### Work required
Find the line that contains "focal_35mm: 27"; please output it and each line after it, exactly as shown, up to the end of the entries below, skipping pictures.

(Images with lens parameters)
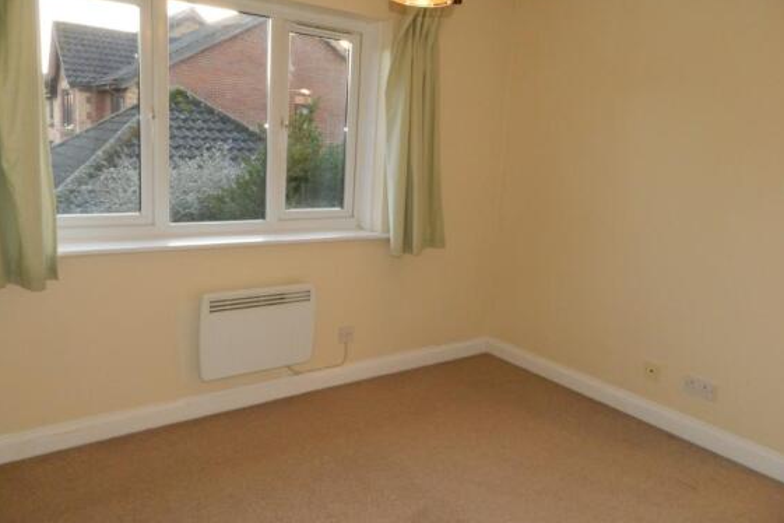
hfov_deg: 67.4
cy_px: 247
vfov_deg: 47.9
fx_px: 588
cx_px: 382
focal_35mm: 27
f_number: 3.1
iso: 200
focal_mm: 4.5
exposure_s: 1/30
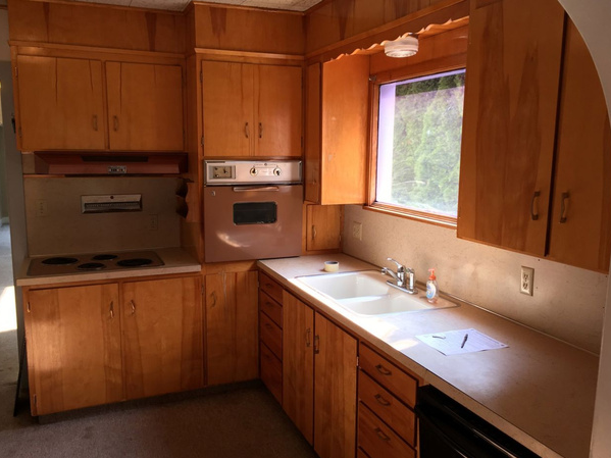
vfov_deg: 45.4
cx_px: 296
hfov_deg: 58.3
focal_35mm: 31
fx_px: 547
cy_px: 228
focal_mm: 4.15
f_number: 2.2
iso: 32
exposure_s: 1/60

### Response to the task
focal_35mm: 27
f_number: 3.1
iso: 200
focal_mm: 4.5
exposure_s: 1/30
vfov_deg: 45.4
cx_px: 296
hfov_deg: 58.3
focal_35mm: 31
fx_px: 547
cy_px: 228
focal_mm: 4.15
f_number: 2.2
iso: 32
exposure_s: 1/60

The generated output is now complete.